Sogyal Rinpoche suggests that seeing someone in pain, in person or on the news, could inspire us to meditate on compassion. “Any one of these sights could open the eyes of your heart to the fact of vast suffering in the world. Let it. Don’t waste the love and grief it arouses; in the moment you feel compassion welling up in you, don’t brush it aside, don’t shrug it off and try quickly to return to ‘normal,’ don’t be afraid of your feeling or embarrassed by it, or allow yourself to be distracted from it or let it run aground in apathy. Be vulnerable; use that quick, bright uprush of compassion; focus on it, go deep in your heart and meditate on it, develop it, enhance, and deepen it.
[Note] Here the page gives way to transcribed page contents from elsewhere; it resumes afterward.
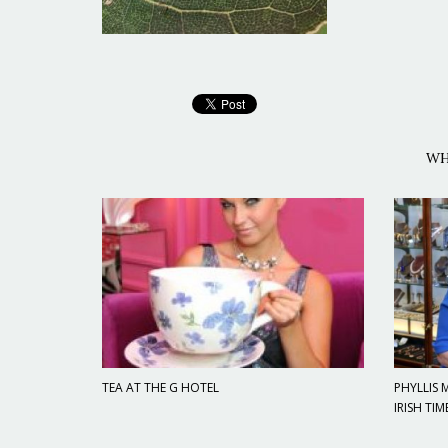
WH
TEA AT THE G HOTEL
PHYLLIS
IRISH TIM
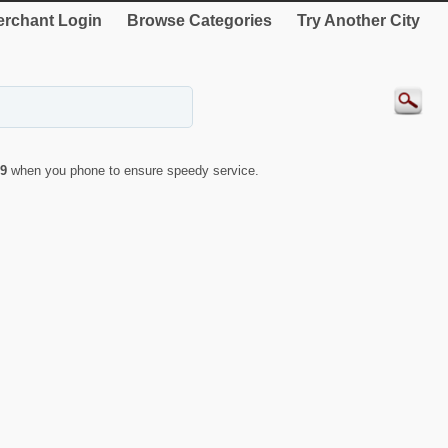
rchant Login
Browse Categories
Try Another City
9
when you phone to ensure speedy service.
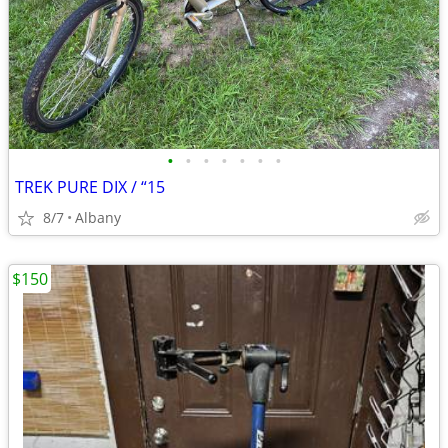
•
•
•
•
•
•
•
TREK PURE DIX / “15
8/7
Albany
$150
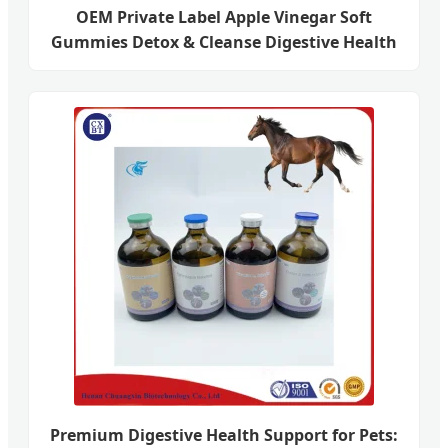
OEM Private Label Apple Vinegar Soft
Gummies Detox & Cleanse Digestive Health
Premium Digestive Health Support for Pets:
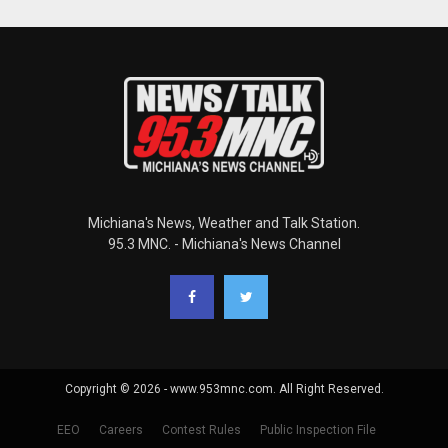
Michiana's News, Weather and Talk Station.
95.3 MNC. - Michiana's News Channel
Copyright © 2026 - www.953mnc.com. All Right Reserved.
EEO
Careers
Contest Rules
Public Inspection File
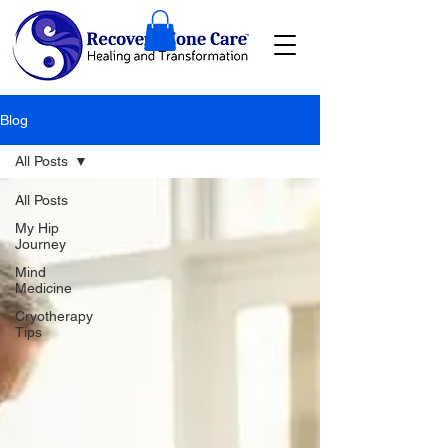
Blog
All Posts
All Posts
My Hip
Journey
Mind
Medicine
Cryotherapy
Tips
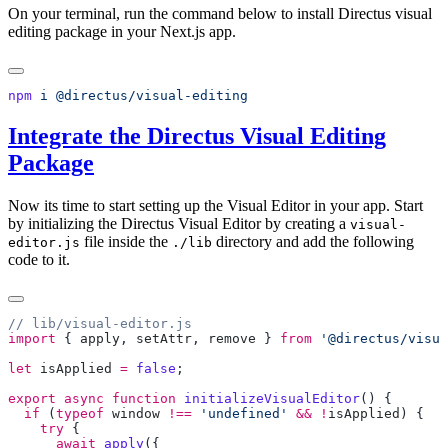
On your terminal, run the command below to install Directus visual
editing package in your Next.js app.
npm
 i
Integrate the Directus Visual Editing
Package
Now its time to start setting up the Visual Editor in your app. Start
by initializing the Directus Visual Editor by creating a
visual-
file inside the
directory and add the following
editor.js
./lib
code to it.
import
 { 
apply
, 
setAttr
, 
remove
 } 
from
 '@directus/visua
let
 isApplied
 =
 false
export
 async
 function
 initializeVisualEditor
  if
 (
typeof
 window
 !==
 'undefined'
 &&
 !
isApplied
    try
      await
 apply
By doing this you will realize how blind you have been to suffering, how the pain that you are experiencing or seeing now is only a tiny fraction of the pain of the world.
“All beings, everywhere, suffer; let your heart go out to them all in spontaneous and immeasurable compassion, and direct that compassion, along with the blessing of all the Buddhas, to the alleviation of suffering everywhere.
“Compassion is a far greater and nobler thing than pity. Pity has its roots in fear, and a sense of arrogance and condescension, sometimes even a smug feeling of ‘I’m glad it’s not me.’ As Stephen Levine says: ‘When your fear touches someone’s pain it becomes pity; when your love touches someone’s pain, it becomes compassion.’ To train in compassion, then, is to know all beings are the same and suffer in similar ways, to honor all those who suffer, and to know you are neither separate from nor superior to anyone.”
Pema Chödrön, in Start Where You Are, gives instructions for the tonglen practice itself. Here is a brief excerpt about the main practice:
“You breathe in the pain of a specific person or animal that you wish to help. You breathe out to that person spaciousness or kindness or a good meal or a cup of coffee – whatever you feel would lighten their load. You can do this for anyone: the homeless mother that you pass on the street, your suicidal uncle, or yourself and the pain you are feeling at that very moment. The main point is that the suffering should be real, totally untheoretical. It should be heartfelt, tangible, honest, and vivid.”
After a while you expand the exchange: “You use specific instances of misery and pain as a stepping stone for understanding the universal suffering of people and animals everywhere. …. What you feel for one person, you can extend to all people.”
“You need to work with … both the immediate suffering of one person and the universal suffering of all. …. Working with both situations together makes the practice real and heartfelt; at the same time, it provides vision and a way for you to work with everyone else in the world.”